Text section:
▬▬▬▬▬▬
The invention herein meets the above-described needs. In one aspect the invention is a process for the dealcoholization of a naturally fermented beverage comprising:

A. optionally, contacting a microfiltration feed stream comprising a naturally fermented beverage with a microfiltration membrane, having a pore size of 0.1 to 1.0 a , under conditions such that the feed stream is separated into a microfiltration permeate stream which has a lower concentration of high molecular weight turbidity causing compounds, and a microfiltration retentate stream which has a higher concentration of high molecular weight turbidity causing compounds as compared to the microfiltration feed stream;

B. optionally, contacting a nanofiltration feed stream comprising a naturally fermented beverage or the microfiltration permeate stream with a nanofiltration membrane, having a molecular weight cutoff of from 100 to 10,000, under conditions such that the nanofiltration feed stream is separated into an nanofiltration permeate stream which has a lower concentration of aroma and flavor containing compounds, and an nanofiltration retentate stream which has a higher concentration of aroma and flavor containing compounds as compared to the nanofiltration feed stream;

C. contacting a reverse osmosis feed stream comprising the microfiltration permeate or the nanofiltration permeate with a reverse osmosis membrane, which selectively permeates ethanol and selectively retains aroma and flavor containing compounds under conditions, such that the reverse osmosis feed stream is separated into a reverse osmosis permeate stream which is higher in ethanol concentration and lower in aroma and flavor containing compounds, and a retentate stream which is lower in ethanol concentration and higher in aroma and flavor containing compounds, as compared to the reverse osmosis feed stream;

characterized in that, either or both of steps A. or B. must be performed, and if step B is performed the reverse osmosis retentate and the nanofiltration retentate are recombined subsequent to step C.

In another embodiment the invention is an apparatus for performing the above-described process. The process and apparatus claimed and described herein allow the preparation of naturally fermented beverages without removing or damaging aroma or flavor compounds. Furthermore the process removes compounds which create turbidity and negatively affect the taste. Furthermore the process and apparatus provided economical means for achieving the above-described aims.

Briefly, Figure 1 demonstrates a process using a microfiltration step, a nanofiltration step, and a reverse osmosis step. The figure further describes recycling the retentate of the nanofiltration membrane and recycling retentate of the reverse osmosis membrane. Figure 2 describes a process which comprises a nanofiltration step and a reverse osmosis step in which the retentate from both steps are recycled. Figure 3 describes a process in which a microfiltration, and a reverse osmosis step are used wherein the retentate from the reverse osmosis step in recycled.
▬▬▬▬▬▬
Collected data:

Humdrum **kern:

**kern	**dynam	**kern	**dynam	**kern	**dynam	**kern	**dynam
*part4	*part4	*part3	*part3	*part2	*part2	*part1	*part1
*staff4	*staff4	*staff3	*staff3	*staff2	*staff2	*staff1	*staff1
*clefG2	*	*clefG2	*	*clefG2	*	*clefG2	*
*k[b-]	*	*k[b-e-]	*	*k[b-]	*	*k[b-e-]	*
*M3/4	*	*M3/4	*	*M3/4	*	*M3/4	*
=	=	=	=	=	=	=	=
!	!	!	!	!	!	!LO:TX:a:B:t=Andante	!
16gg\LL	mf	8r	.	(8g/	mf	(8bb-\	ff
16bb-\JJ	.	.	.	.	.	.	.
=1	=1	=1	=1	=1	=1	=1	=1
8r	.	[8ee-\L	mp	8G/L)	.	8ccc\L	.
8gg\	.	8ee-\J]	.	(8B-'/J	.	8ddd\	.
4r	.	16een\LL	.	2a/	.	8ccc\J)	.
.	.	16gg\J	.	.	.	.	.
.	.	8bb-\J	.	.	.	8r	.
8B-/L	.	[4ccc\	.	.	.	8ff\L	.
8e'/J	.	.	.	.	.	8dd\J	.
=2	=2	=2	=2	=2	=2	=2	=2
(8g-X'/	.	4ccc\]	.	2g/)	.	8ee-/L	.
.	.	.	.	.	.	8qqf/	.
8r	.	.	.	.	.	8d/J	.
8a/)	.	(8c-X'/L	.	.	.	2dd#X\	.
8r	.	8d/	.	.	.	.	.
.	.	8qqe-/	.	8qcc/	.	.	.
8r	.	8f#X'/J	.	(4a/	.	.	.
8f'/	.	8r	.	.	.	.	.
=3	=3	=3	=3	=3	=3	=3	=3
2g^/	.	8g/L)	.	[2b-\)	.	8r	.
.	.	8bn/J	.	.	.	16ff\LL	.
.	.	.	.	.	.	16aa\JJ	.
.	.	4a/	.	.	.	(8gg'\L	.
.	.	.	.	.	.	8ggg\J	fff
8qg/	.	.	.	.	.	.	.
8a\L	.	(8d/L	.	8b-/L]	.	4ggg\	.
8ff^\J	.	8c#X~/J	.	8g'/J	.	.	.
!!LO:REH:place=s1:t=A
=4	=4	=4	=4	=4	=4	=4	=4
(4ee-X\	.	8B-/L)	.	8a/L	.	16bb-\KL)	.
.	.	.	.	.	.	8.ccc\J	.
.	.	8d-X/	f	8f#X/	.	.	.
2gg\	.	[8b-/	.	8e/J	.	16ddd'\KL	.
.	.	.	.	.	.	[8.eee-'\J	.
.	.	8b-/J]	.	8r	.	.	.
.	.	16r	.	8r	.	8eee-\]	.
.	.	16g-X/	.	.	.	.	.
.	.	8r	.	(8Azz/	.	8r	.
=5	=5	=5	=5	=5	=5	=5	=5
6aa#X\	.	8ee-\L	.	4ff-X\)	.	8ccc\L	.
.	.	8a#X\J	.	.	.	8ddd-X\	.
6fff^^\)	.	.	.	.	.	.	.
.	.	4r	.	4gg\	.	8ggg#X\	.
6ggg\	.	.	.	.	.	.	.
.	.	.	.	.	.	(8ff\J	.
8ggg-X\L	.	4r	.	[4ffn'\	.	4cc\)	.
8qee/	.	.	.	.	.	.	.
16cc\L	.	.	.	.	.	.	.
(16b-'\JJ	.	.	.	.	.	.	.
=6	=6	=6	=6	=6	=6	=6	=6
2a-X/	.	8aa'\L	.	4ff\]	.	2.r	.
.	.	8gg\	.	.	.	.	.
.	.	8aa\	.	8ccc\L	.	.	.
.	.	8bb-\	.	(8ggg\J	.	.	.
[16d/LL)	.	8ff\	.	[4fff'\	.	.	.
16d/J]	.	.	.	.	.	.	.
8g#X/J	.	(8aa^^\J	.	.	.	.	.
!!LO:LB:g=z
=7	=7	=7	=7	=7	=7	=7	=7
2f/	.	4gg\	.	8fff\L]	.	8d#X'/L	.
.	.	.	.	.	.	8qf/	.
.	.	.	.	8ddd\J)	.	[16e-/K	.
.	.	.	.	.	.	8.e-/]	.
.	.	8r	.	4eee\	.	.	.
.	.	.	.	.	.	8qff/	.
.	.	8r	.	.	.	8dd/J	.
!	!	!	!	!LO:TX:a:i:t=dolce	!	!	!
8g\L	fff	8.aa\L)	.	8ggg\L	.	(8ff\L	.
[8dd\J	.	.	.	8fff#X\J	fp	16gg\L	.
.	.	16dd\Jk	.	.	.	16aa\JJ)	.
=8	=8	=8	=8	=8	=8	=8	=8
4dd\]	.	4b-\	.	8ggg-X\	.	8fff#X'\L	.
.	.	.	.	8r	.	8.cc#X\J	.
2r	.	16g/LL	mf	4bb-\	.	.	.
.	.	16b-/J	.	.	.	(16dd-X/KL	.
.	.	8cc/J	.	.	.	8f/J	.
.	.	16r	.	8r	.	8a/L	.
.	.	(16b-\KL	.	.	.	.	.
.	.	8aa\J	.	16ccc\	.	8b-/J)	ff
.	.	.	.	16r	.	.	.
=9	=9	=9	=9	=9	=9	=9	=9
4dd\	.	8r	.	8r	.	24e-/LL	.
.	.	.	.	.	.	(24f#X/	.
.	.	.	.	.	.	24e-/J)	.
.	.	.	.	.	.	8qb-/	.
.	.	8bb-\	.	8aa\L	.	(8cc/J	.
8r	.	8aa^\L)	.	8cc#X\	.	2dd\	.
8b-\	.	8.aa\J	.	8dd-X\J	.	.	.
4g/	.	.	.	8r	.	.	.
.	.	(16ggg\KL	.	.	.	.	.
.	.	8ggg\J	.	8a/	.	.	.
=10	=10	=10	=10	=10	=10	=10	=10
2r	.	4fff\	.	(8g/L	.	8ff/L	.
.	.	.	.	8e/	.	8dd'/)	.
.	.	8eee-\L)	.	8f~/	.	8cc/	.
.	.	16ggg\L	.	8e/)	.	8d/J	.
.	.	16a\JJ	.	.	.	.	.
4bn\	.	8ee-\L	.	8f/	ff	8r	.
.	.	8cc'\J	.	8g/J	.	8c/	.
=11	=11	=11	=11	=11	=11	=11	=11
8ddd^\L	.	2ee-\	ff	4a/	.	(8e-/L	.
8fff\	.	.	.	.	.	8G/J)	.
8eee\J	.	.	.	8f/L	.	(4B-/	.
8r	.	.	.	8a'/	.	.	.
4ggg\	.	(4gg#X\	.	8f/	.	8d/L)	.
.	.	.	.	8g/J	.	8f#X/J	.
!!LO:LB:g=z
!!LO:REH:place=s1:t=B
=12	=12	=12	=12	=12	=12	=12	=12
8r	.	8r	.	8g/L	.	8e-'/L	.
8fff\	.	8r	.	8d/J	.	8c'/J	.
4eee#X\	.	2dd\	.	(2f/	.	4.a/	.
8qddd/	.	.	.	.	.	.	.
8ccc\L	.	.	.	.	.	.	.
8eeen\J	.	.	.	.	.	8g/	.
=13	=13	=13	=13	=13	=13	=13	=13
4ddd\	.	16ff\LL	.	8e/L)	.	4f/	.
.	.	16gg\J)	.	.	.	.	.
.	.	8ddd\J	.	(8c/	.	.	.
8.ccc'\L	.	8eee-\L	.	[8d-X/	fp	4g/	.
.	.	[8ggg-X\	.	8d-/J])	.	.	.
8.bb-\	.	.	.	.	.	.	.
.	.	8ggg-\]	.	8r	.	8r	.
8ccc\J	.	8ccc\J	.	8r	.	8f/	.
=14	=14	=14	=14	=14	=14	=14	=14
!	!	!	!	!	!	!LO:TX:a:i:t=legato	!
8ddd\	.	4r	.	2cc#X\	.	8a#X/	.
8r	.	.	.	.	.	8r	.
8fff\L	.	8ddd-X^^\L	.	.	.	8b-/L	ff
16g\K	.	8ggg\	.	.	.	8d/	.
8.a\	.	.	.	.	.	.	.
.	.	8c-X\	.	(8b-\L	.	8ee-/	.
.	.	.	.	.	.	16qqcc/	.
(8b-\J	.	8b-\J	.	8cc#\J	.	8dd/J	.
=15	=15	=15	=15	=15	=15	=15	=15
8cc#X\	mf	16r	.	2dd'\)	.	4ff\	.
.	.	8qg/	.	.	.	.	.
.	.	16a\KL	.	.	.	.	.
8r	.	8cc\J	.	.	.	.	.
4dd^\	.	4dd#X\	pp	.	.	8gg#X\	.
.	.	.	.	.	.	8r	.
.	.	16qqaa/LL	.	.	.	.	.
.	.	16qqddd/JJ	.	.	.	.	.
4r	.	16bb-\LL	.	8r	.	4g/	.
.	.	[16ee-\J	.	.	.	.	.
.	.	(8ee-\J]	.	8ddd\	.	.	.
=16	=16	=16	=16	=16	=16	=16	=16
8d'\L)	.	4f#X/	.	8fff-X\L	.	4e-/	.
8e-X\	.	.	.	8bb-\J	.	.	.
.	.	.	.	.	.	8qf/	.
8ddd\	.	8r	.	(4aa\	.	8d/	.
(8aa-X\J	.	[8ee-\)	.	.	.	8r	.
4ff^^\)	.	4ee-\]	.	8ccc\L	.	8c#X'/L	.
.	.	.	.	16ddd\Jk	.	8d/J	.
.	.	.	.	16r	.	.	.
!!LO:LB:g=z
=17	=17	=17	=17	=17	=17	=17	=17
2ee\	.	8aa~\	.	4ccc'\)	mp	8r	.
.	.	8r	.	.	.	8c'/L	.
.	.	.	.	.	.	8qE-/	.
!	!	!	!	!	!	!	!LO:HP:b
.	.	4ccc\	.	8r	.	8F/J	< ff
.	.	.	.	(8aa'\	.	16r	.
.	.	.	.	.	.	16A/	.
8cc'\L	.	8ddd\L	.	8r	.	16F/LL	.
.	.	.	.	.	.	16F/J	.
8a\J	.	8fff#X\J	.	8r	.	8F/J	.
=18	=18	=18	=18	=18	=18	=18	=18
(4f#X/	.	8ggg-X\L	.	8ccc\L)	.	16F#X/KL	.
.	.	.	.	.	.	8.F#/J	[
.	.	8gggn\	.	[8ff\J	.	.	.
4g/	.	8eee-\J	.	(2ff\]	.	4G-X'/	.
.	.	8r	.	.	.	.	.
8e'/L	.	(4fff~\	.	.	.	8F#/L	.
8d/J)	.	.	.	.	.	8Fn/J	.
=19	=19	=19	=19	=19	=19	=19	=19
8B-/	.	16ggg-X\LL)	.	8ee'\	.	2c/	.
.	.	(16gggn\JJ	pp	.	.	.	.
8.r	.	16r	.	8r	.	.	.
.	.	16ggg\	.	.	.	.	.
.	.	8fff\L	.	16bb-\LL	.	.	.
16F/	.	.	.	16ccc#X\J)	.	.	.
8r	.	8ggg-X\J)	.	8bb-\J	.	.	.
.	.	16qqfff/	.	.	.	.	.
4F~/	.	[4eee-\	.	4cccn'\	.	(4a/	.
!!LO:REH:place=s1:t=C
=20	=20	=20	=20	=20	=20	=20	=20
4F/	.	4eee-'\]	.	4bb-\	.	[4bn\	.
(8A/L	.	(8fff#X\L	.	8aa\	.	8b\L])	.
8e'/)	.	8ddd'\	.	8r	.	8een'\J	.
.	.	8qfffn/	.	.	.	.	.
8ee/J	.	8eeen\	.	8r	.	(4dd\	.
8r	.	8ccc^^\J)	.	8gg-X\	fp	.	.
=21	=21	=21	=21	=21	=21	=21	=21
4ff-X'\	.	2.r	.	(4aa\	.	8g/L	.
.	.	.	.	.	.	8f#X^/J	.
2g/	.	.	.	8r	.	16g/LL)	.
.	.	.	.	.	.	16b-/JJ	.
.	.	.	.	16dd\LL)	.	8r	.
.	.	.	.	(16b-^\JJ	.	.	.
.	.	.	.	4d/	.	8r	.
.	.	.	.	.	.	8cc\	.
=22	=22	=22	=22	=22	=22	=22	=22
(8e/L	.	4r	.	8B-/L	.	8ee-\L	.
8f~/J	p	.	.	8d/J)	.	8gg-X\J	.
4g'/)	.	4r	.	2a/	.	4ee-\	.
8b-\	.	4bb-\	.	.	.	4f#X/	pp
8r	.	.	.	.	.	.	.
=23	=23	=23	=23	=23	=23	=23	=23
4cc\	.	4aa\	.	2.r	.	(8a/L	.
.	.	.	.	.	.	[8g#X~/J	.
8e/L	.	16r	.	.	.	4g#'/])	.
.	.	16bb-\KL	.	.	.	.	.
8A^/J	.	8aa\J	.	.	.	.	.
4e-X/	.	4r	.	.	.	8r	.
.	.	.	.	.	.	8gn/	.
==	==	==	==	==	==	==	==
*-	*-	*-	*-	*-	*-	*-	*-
▬▬▬▬▬▬
Directive A:
Duplicate the part of the beverage dealcoholization text that opens with the words containing "characterized in that, either" and closes with "subsequent to step C.".
Directive B:
Pick up the beverage dealcoholization text where it stops and continue it.

Result A:
characterized in that, either or both of steps A. or B. must be performed, and if step B is performed the reverse osmosis retentate and the nanofiltration retentate are recombined subsequent to step C.

Result B:
The following definitions are useful in understanding the invention described herein. Naturally fermented beverages as used herein refer to beverages prepared by fermenting a naturally occurring feed stock.

Included in such naturally fermented beverages are wine, beer, ale, stout, perry's and the like.

Molecular weight cutoff is an expression of the retention characteristics of a membrane in terms of molecules of known sizes. The retention or molecular weight cutoff is the molecular weight at which at least 90 % of sperical uncharged molecules of that same molecular weight are retained by the porous membrane, whereas less than 50 % of such molecules of significantly lower molecular weight are not retained. Feed as herein refers to the original material fed to a membrane, and may optionally include a recycled concentrate, or a mixture thereof. A membrane separation process results in a production of two liquid fractions, the permeate fraction which passes through the membrane, and the retentate fraction which does not pass through the membrane. Permeate refers to a liquid and materials dissolved, suspended, and the like in such liquid, which passes through the membrane. Retentate refers to the liquid, including materials dissolved, suspended and the like in such liquid, which does not pass through the membrane. Note that aroma and flavor compounds as used herein refer to certain organic compounds which are contained in the naturally fermented beverage and which give the naturally fermented beverage its aroma and flavor, included for example in such compounds are propanol, higher aldehydes, acetates and ethers. Included in such compounds are n-propanol, ethylacetate, and isoamyl alcohol.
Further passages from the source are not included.